Various task manipulations have provided information about the processes underlying GNG performance. First, the frequency of No-Go trials can vary; less frequent No-Go trials are assumed to lead to greater prepotent response as it becomes a beneficial strategy to initiate Go responses for every trial (Menon et al., 2001; Wessel, 2018). In addition to the frequency of No-Go stimuli, variation in the latency between trials has important effects on interpretation. Shorter interstimulus intervals and latencies require faster responses, theoretically increasing the prepotency of the response (Garavan et al., 1999). Other researchers consider the discriminability between stimuli (e.g., nonwords/words as more difficult than vowels/consonants; Gomez et al., 2007), where simpler associations, especially spatially-mapped ones, rely less on working memory maintenance and may provide a more pure representation of response inhibition (Sebastian et al., 2013a). Further, some tasks maintain stimulus-response pairings throughout the experimental sessions, while others may switch stimulus-response mappings across task blocks or otherwise increase working memory demands by increasing the number of total stimuli in the task (Simmonds et al., 2008). Overall, there is a wide variety of versions of the GNG task, and it is important that the task parameters, especially the frequency of No-Go stimuli and pace, be considered in any interpretations or generalizations.
The GNG paradigm has generally shown fair-to-good reliability in adult and adolescent samples. In a study of 23 adults, commission errors, mean RT, and SD of RT all showed good to excellent test-retest reliability over an interval of 28–105 days (ICC = 0.84, 0.78, 0.75, 0.74, respectively; Wöstmann et al., 2013). Among studies reviewed for specific developmental aspects of motor response inhibition, internal consistency was very poor for CE (Cronbach’s α=.07) and excellent for mean RT (Cronbach’s α = .87) among 153 healthy participants aged 6–24 (McAuley & White, 2011, Table 1). In a study that measured healthy children’s and young adolescents’ ( 2–13 years old; n= 44–47 depending on conditions) performance on slow, fast, and rewarded GNG tasks, test-retest reliability was good to excellent for all measures in the most standard, fast condition (commission errors ICC = 0.70; mean RT ICC = 0.88; SD(RT) ICC = 0.83); while test-retest reliability of the same variables in the other conditions, after excluding outliers, range from fair to excellent (ranging from 0.54 for CEs during an incentive condition to 0.76 for mean RT in a slow condition; Kuntsi et al., 2005, Table 1). In another study of 240 healthy adolescents and young adults (ages 14–19), internal consistency was good (Cronbach’s α = 0.70; Malagoli & Usai, 2018, Table 1). Split-half reliability of square-root transformed commission errors was excellent (r = 0.82) in a sample of healthy young adolescents (ages 11–12, N = 136; Tiego et al., 2020). Overall, reliability of the GNG appears good to excellent in most adolescent samples.

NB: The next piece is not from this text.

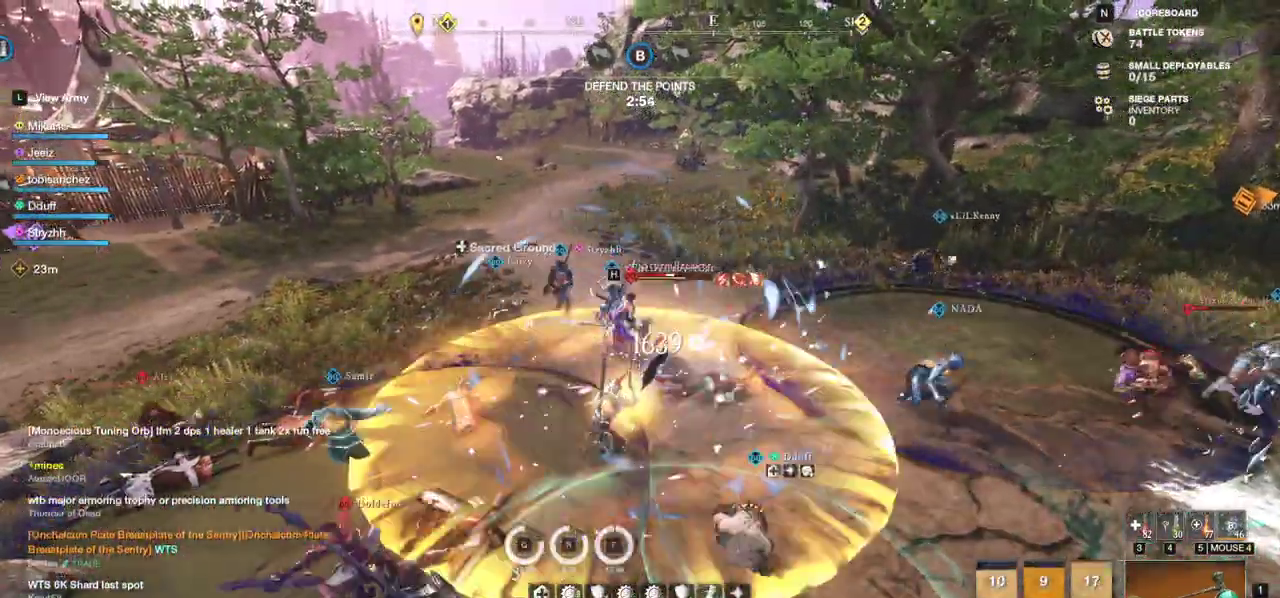
{"keys": ["w"], "mouse": ["left"], "events": [[183, "d", "up"], [300, "mouse_left", "down"], [367, "mouse_left", "up"], [450, "mouse_left", "down"]]}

2.3. Antisaccade Task Design, Estimation, and Reliability
Computerized ASTs usually involve three core elements—fixation, Prosaccade, and Antisaccade targets. In fixation between trials, participants focus their gaze on a central point. During Prosaccade (PS) trials, which are either indicated by instructions for a block or a characteristic of the stimulus itself, a target appears adjacent to the fixation point. The participant is instructed to direct their gaze as quickly as possible to the target (e.g., Munoz et al., 1998; Hutton & Ettinger, 2006). In Antisaccade (AS) trials, when the target appears, the participant is instructed through a pre-target cue to avoid directing their gaze to it and instead must direct a saccade to a point opposite of the target (Figure 1C). Key variables include the length of the fixation interval, the initial cue onset, the target onset, and the latency of target presentation (Hutton & Ettinger). Eye tracking equipment is typically utilized to measure fixation locations and saccade latencies (e.g., Geier et al., 2010).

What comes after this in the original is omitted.